** Opening Information supplied block **

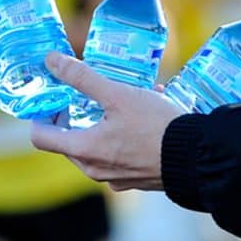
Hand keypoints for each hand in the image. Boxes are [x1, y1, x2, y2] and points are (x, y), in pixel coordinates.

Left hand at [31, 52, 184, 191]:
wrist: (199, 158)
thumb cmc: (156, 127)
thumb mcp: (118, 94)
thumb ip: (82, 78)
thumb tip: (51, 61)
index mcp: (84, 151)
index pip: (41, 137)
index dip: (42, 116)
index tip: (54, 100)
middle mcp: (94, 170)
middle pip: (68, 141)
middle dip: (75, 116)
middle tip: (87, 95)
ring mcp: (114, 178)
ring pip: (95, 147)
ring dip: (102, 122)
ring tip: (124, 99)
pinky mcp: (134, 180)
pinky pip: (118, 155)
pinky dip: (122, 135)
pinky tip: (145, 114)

** Closing Information supplied block **
** Opening Information supplied block **

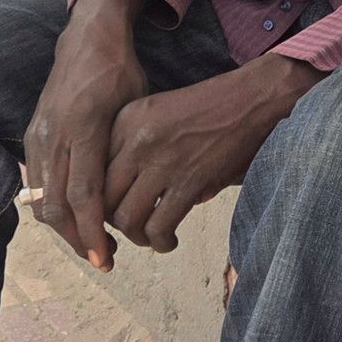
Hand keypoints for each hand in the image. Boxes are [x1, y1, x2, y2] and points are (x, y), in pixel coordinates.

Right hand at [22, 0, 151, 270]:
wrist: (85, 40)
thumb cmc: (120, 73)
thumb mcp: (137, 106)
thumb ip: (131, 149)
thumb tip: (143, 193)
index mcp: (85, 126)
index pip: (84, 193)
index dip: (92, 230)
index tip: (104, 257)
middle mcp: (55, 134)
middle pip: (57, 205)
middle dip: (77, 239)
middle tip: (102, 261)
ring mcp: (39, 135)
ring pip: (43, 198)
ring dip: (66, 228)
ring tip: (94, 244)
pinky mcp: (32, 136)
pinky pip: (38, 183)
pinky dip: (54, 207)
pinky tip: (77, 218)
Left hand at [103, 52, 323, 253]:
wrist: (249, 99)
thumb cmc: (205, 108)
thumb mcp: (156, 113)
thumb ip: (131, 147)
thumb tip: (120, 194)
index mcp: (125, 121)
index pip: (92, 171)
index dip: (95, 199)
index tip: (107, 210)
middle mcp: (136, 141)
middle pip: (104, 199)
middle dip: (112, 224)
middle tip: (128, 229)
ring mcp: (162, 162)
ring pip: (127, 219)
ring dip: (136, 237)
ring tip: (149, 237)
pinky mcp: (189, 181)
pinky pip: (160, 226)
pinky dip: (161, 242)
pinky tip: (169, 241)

** Closing Information supplied block **

Reproduce only the lines above spanning from the line containing "pinky tip: (77, 218)" through the line containing "middle tip: (128, 229)", word for word.

* _Expected output_
pinky tip: (77, 218)
Left hand at [103, 52, 323, 253]:
wrist: (249, 99)
thumb cmc: (205, 108)
thumb mcp: (156, 113)
thumb ip: (131, 147)
thumb tip: (120, 194)
index mcp: (125, 121)
index pip: (92, 171)
index dip: (95, 199)
index tip: (107, 210)
middle mcp: (136, 141)
middle pip: (104, 199)
middle dip: (112, 224)
middle tip: (128, 229)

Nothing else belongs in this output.